◆ Task: I'd like the entries repeated exactly, without their pictures.

◆ Given information:
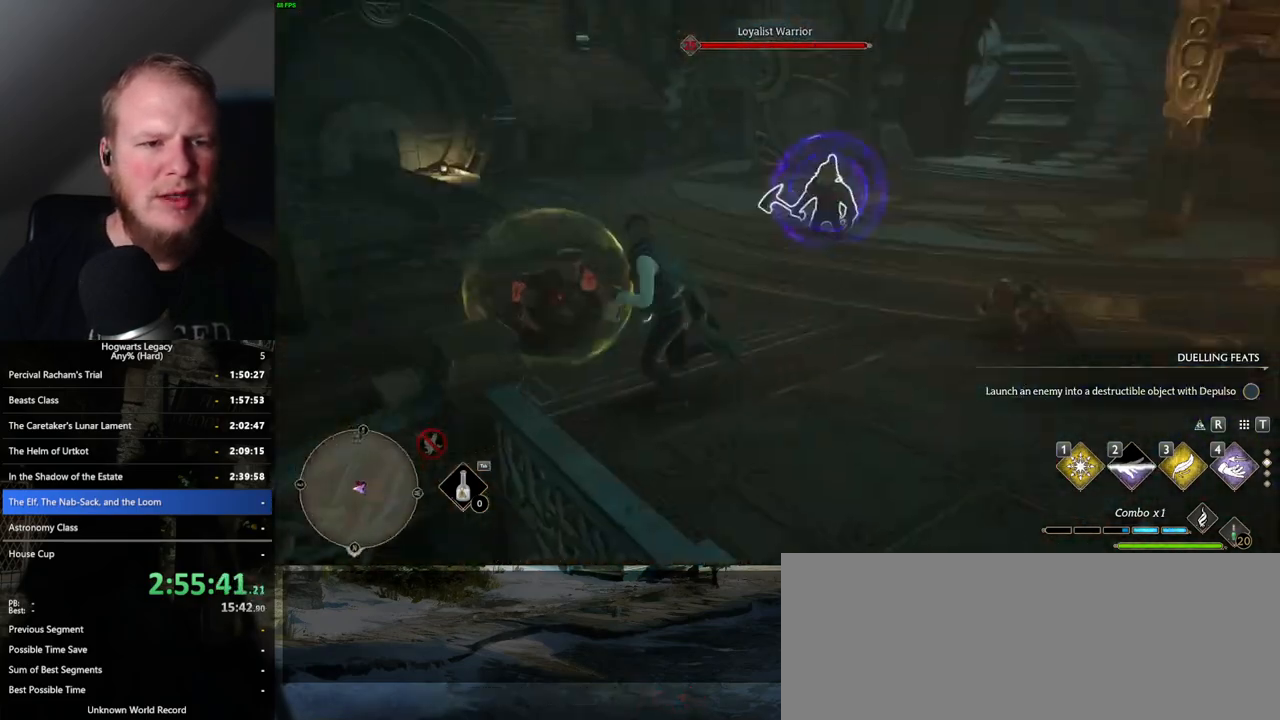
{"keys": ["w"], "mouse": [], "events": [[250, "w", "down"], [350, "space", "down"], [467, "a", "up"], [467, "space", "up"]]}
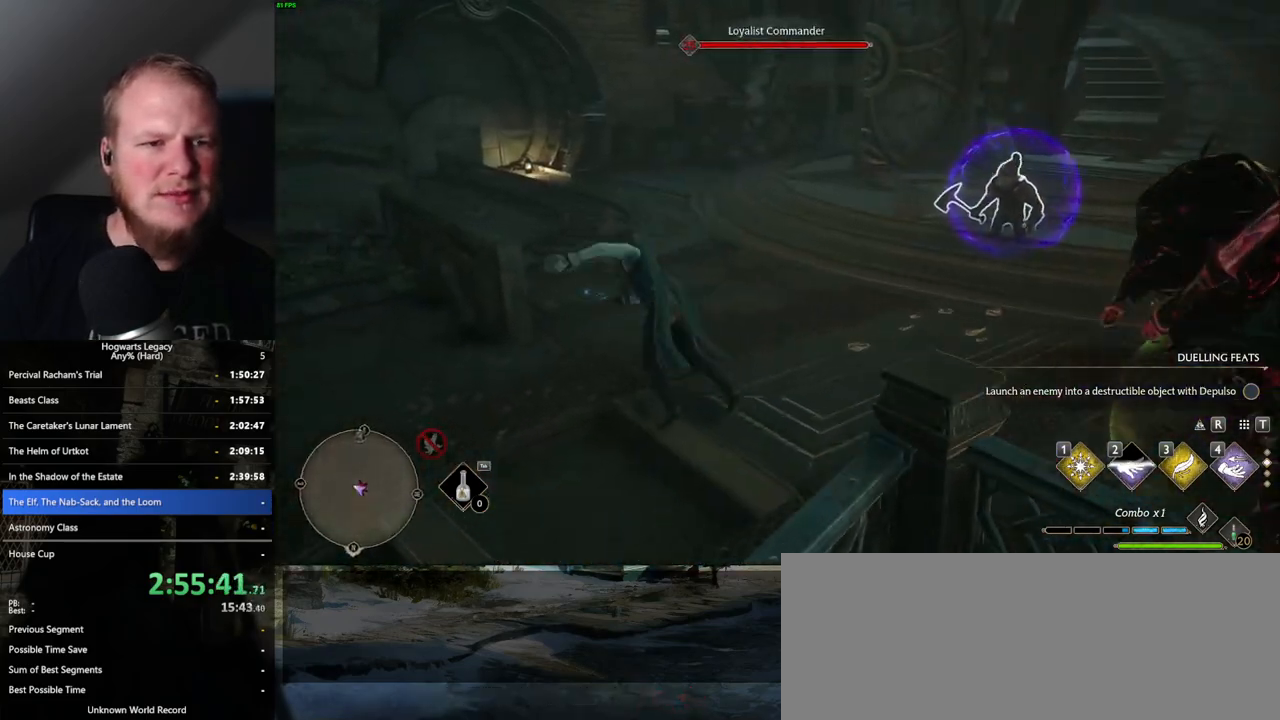
{"keys": ["a"], "mouse": [], "events": [[450, "a", "down"], [483, "w", "up"]]}
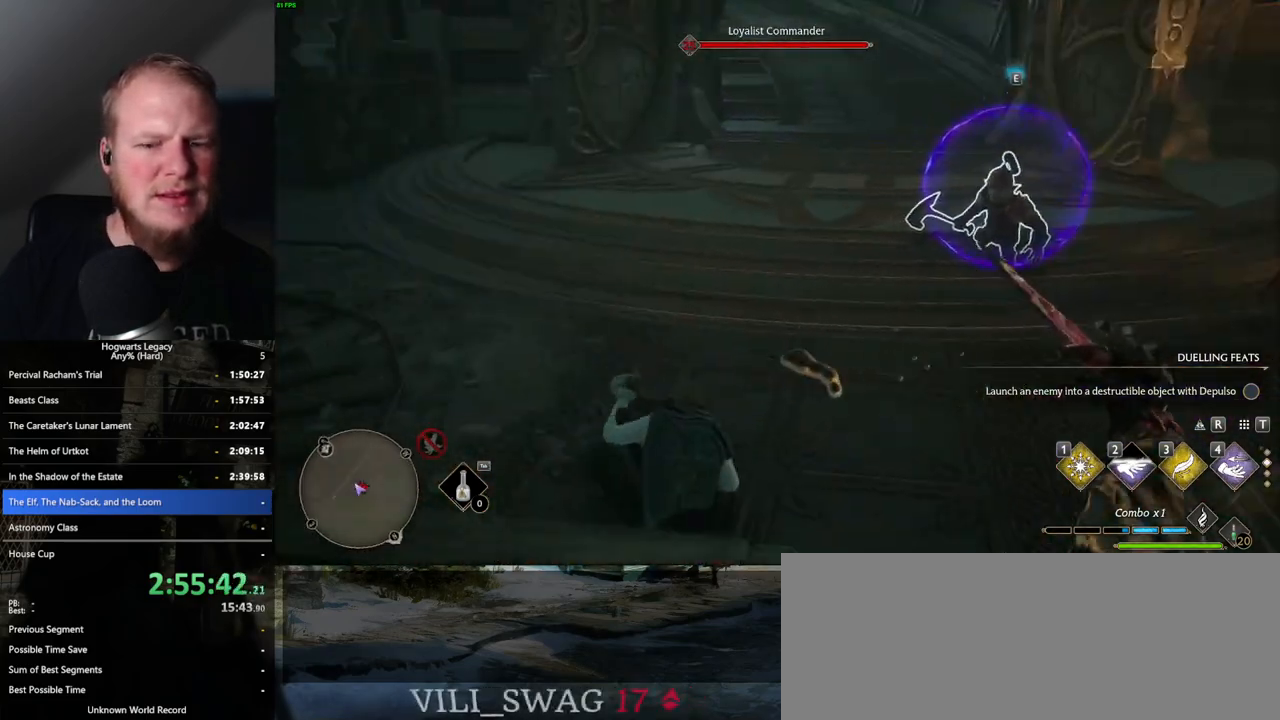
{"keys": ["w"], "mouse": [], "events": [[283, "w", "down"], [350, "a", "up"]]}
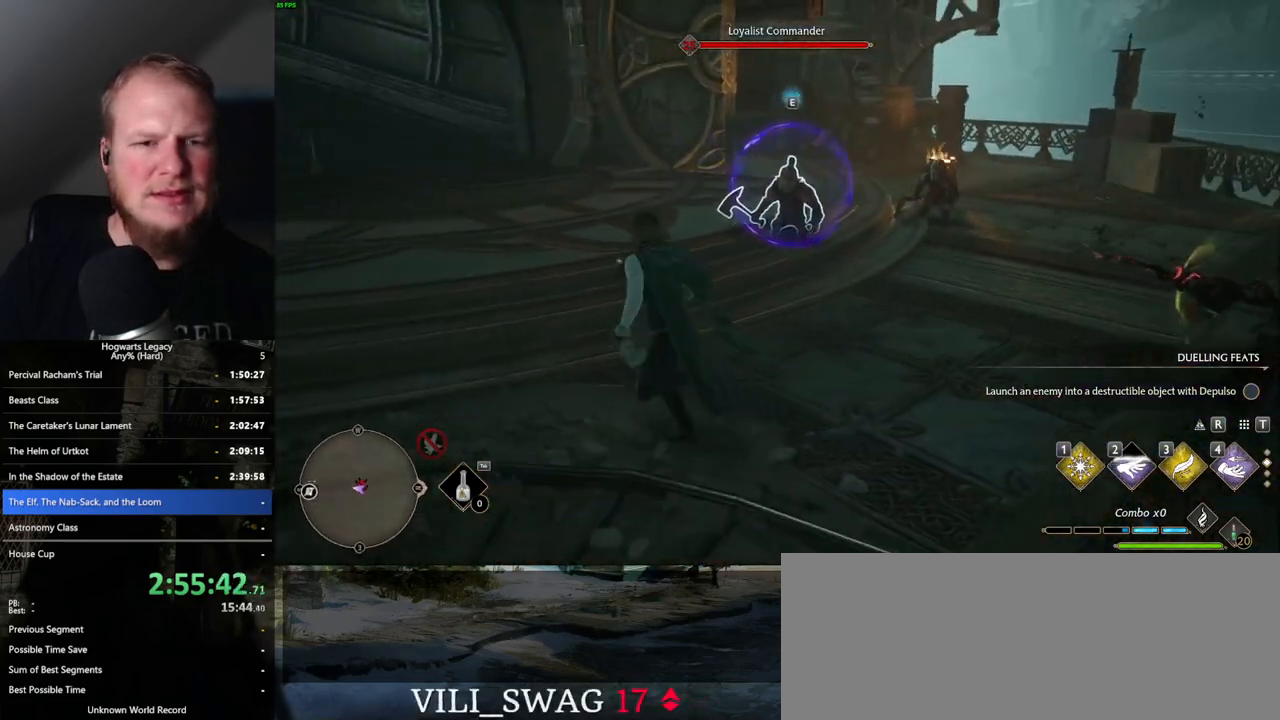
{"keys": ["e", "w"], "mouse": [], "events": [[117, "a", "down"], [217, "w", "up"], [250, "w", "down"], [317, "a", "up"], [467, "e", "down"]]}
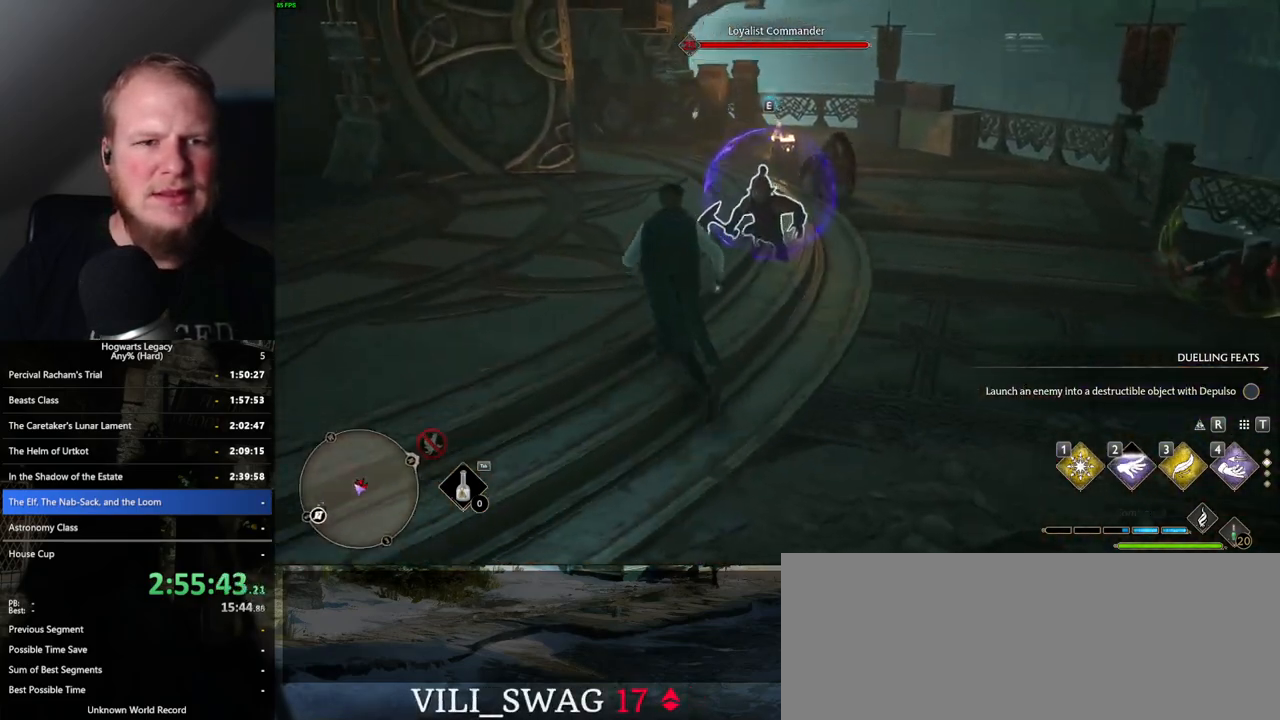
{"keys": [], "mouse": [], "events": [[50, "e", "up"], [150, "w", "up"]]}
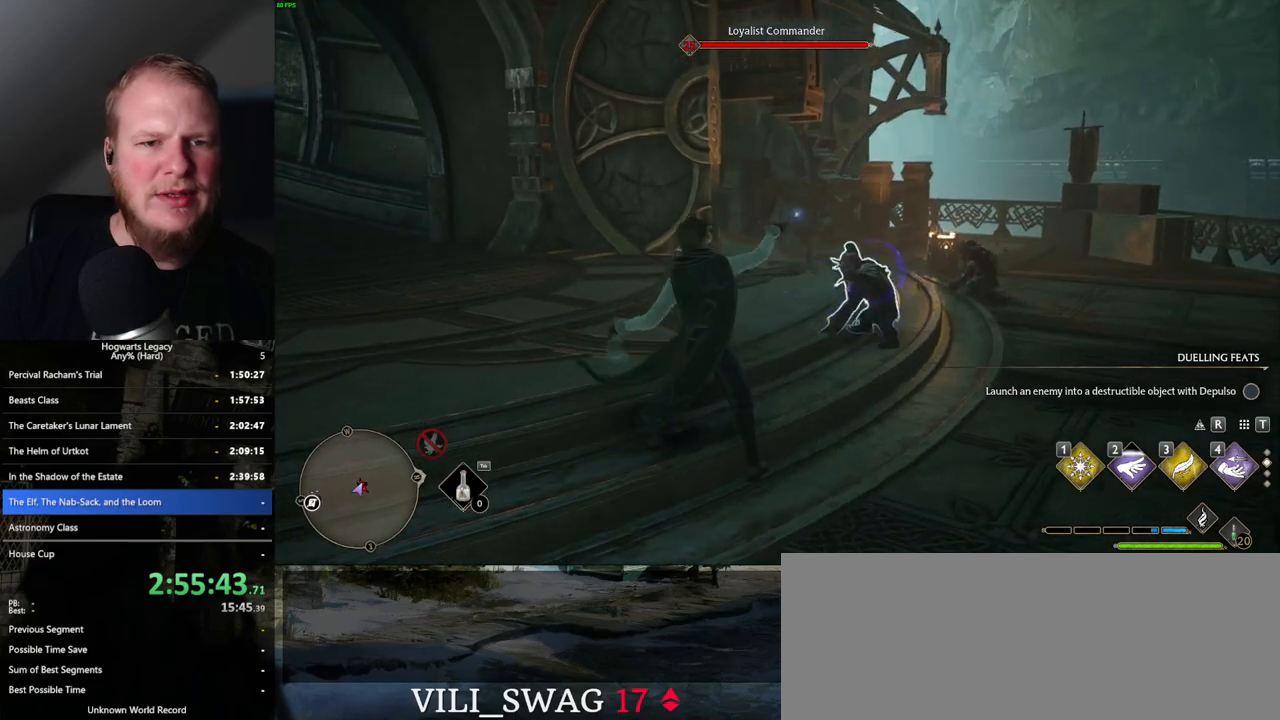
{"keys": [], "mouse": [], "events": []}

◆ Answer box:
{"keys": ["w"], "mouse": [], "events": [[250, "w", "down"], [350, "space", "down"], [467, "a", "up"], [467, "space", "up"]]}
{"keys": ["a"], "mouse": [], "events": [[450, "a", "down"], [483, "w", "up"]]}
{"keys": ["w"], "mouse": [], "events": [[283, "w", "down"], [350, "a", "up"]]}
{"keys": ["e", "w"], "mouse": [], "events": [[117, "a", "down"], [217, "w", "up"], [250, "w", "down"], [317, "a", "up"], [467, "e", "down"]]}
{"keys": [], "mouse": [], "events": [[50, "e", "up"], [150, "w", "up"]]}
{"keys": [], "mouse": [], "events": []}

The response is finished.